Je n’aurais jamais imaginé que plus d’un an après avoir abandonné mon blog, mon premier billet de cette année aurait pour sujet une pareille tragédie. Oui, cela n’arrive pas qu’aux autres. J’ai toujours pensé que les victimes de harcèlement sexuel avaient tendance à dramatiser les faits mais là je me rends compte de mon erreur. Je vivais dans une bulle, un monde imaginaire dans lequel tous les hommes se comportaient comme mes amis et moi, en parfaits gentlemen alors qu’il n’en est rien. L’histoire de Candy m’a ouvert les yeux et m’a fait comprendre que le monde dans lequel je vis est bien plus dangereux qu’il ne paraît.

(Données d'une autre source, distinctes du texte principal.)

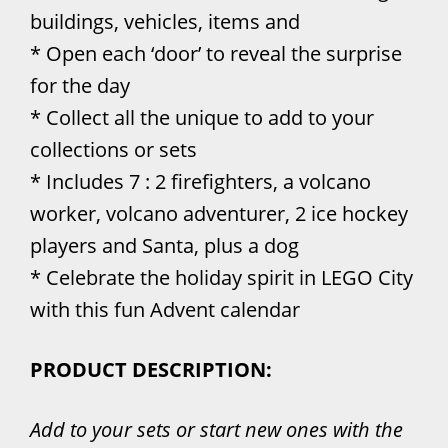
buildings, vehicles, items and
* Open each ‘door’ to reveal the surprise
for the day
* Collect all the unique to add to your
collections or sets
* Includes 7 : 2 firefighters, a volcano
worker, volcano adventurer, 2 ice hockey
players and Santa, plus a dog
* Celebrate the holiday spirit in LEGO City
with this fun Advent calendar
PRODUCT DESCRIPTION:
Add to your sets or start new ones with the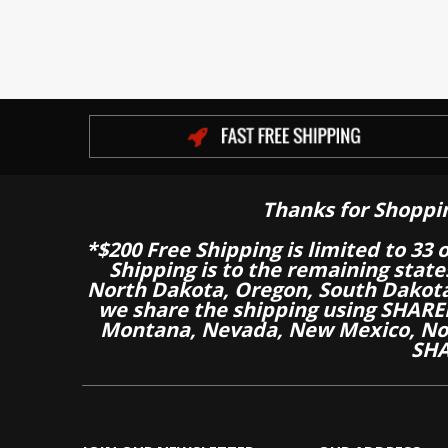
Thanks for Shoppi
*$200 Free Shipping is limited to 33 
Shipping is to the remaining stat
North Dakota, Oregon, South Dakot
we share the shipping using SHARED
Montana, Nevada, New Mexico, Nor
SHA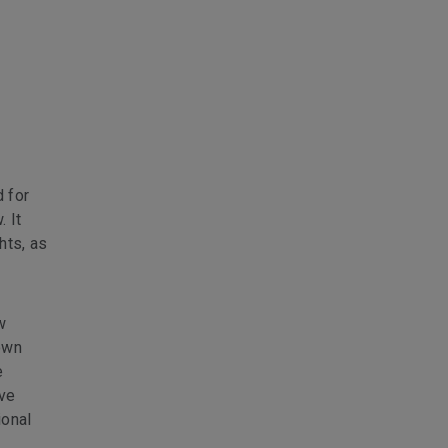
 for
. It
hts, as
w
own
e
ave
ional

Une nouvelle fois cette question qui sans cesse me tourmente refait surface : « Pourquoi faire des enfants quand on sait qu’on ne peut pas en prendre soin ? ». Oui, il est facile pour toi de dire cela, de t’en prendre aux parents car tu ne connais rien de la vie, pensez-vous. Soit ! Je pense que lorsque l’on prend la responsabilité de donner naissance à un enfant, un innocent, un être qui n’a pas demandé à naître, il faut assumer son acte jusqu’au bout, et ce quoiqu’il puisse arriver. Etant moi-même papa et chômeur depuis un an déjà – ça c’est une autre histoire -, je sais que cela n’est pas chose aisée d’éduquer et de prendre soin de son enfant, de ses enfants ; mais à qui la faute ? Nos enfants doivent-ils payer les coups durs que nous fait vivre la vie ?

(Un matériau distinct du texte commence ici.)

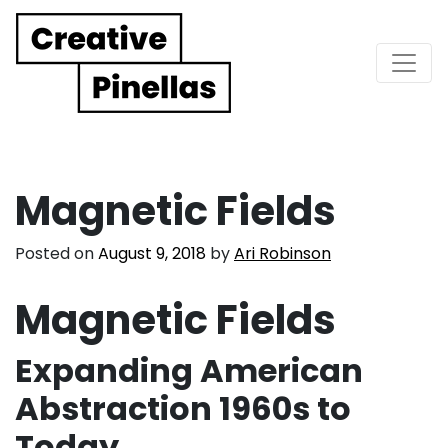
Main Navigation
Magnetic Fields
Posted on
August 9, 2018
by
Ari Robinson
Magnetic Fields
Expanding American
Abstraction 1960s to
Today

Au moment où je mets en ligne ce billet, je ne puis m’empêcher d’imaginer ce que Candy a bien pu vivre durant la nuit du vendredi au samedi matin. Je n’arrive même pas à me mettre à sa place. Je ne peux imaginer pareil scénario pour ma fille, mon fils, ma sœur, mon frère. Qu’est-ce qui a bien pu passer par la tête de son employeur ? Je n’arrive pas à me l’expliquer. Une chose est sûre, j’espère juste que Candy survivra à cette épreuve et que la vie finira par lui sourire car, comme tous les enfants, elle le mérite.